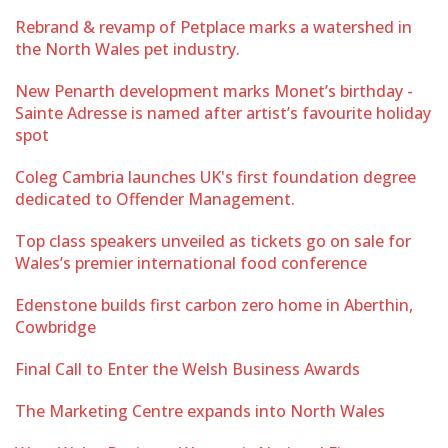
Rebrand & revamp of Petplace marks a watershed in
the North Wales pet industry.
New Penarth development marks Monet’s birthday -
Sainte Adresse is named after artist’s favourite holiday
spot
Coleg Cambria launches UK's first foundation degree
dedicated to Offender Management.
Top class speakers unveiled as tickets go on sale for
Wales’s premier international food conference
Edenstone builds first carbon zero home in Aberthin,
Cowbridge
Final Call to Enter the Welsh Business Awards
The Marketing Centre expands into North Wales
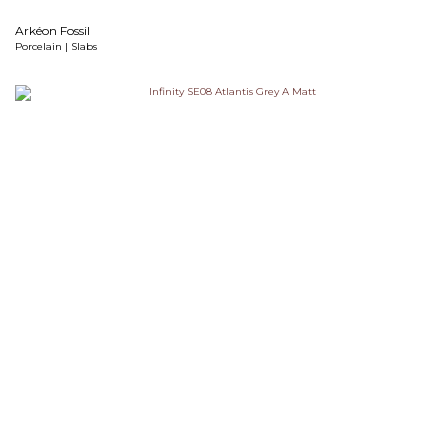
Arkéon Fossil
Porcelain | Slabs
Atlantis Grey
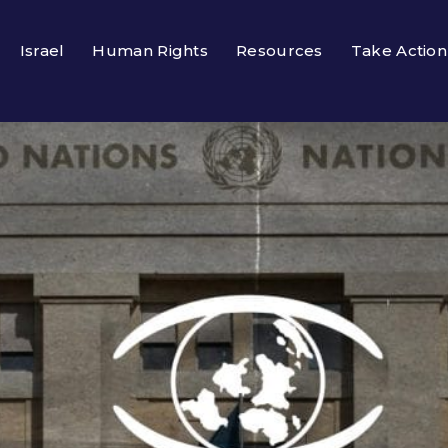
Israel
Human Rights
Resources
Take Action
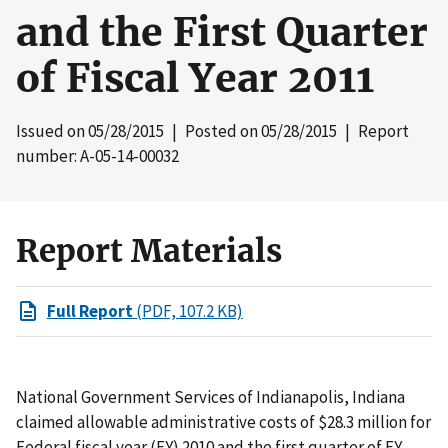
and the First Quarter
of Fiscal Year 2011
Issued on
05/28/2015
| Posted on
05/28/2015
| Report
number: A-05-14-00032
Report Materials
Full Report
(PDF, 107.2 KB)
National Government Services of Indianapolis, Indiana
claimed allowable administrative costs of $28.3 million for
Federal fiscal year (FY) 2010 and the first quarter of FY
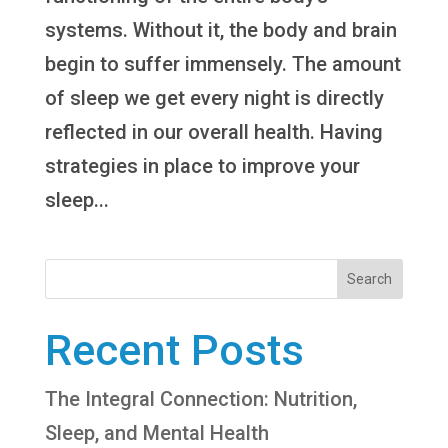
systems. Without it, the body and brain
begin to suffer immensely. The amount
of sleep we get every night is directly
reflected in our overall health. Having
strategies in place to improve your
sleep...
Search
Recent Posts
The Integral Connection: Nutrition,
Sleep, and Mental Health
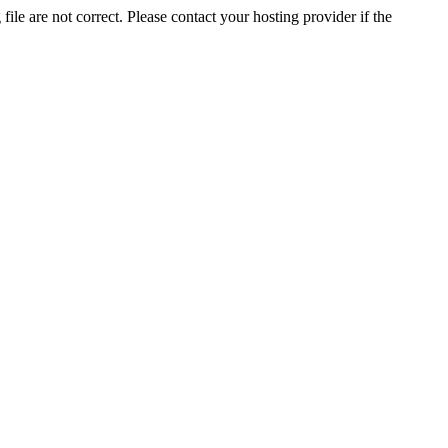
ile are not correct. Please contact your hosting provider if the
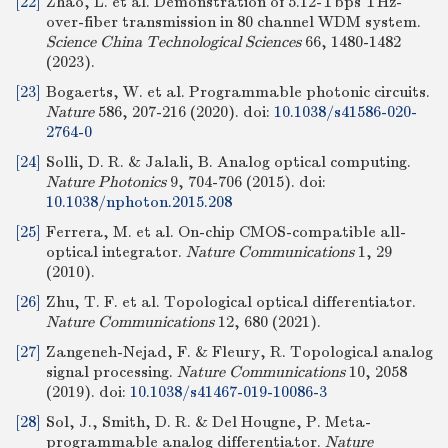
[22]
Zhao, L. et al. Demonstration of 5.12-Tbps THz-
over-fiber transmission in 80 channel WDM system.
Science China Technological Sciences
66, 1480-1482
(2023).
[23]
Bogaerts, W. et al. Programmable photonic circuits.
Nature
586, 207-216 (2020).
doi:
10.1038/s41586-020-
2764-0
[24]
Solli, D. R. & Jalali, B. Analog optical computing.
Nature Photonics
9, 704-706 (2015).
doi:
10.1038/nphoton.2015.208
[25]
Ferrera, M. et al. On-chip CMOS-compatible all-
optical integrator.
Nature Communications
1, 29
(2010).
[26]
Zhu, T. F. et al. Topological optical differentiator.
Nature Communications
12, 680 (2021).
[27]
Zangeneh-Nejad, F. & Fleury, R. Topological analog
signal processing.
Nature Communications
10, 2058
(2019).
doi:
10.1038/s41467-019-10086-3
[28]
Sol, J., Smith, D. R. & Del Hougne, P. Meta-
programmable analog differentiator.
Nature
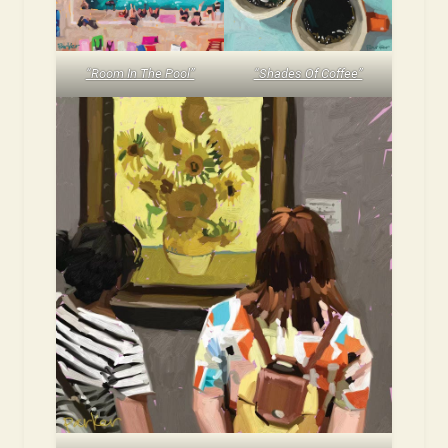
“Room In The Pool”
“Shades Of Coffee”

#### What to work on
List each line in the records above that contains the string "optical". Case counts, so a line matches only if the capitalization is identical.

#### Result of this exercise
Solli, D. R. & Jalali, B. Analog optical computing.
optical integrator.
Zhu, T. F. et al. Topological optical differentiator.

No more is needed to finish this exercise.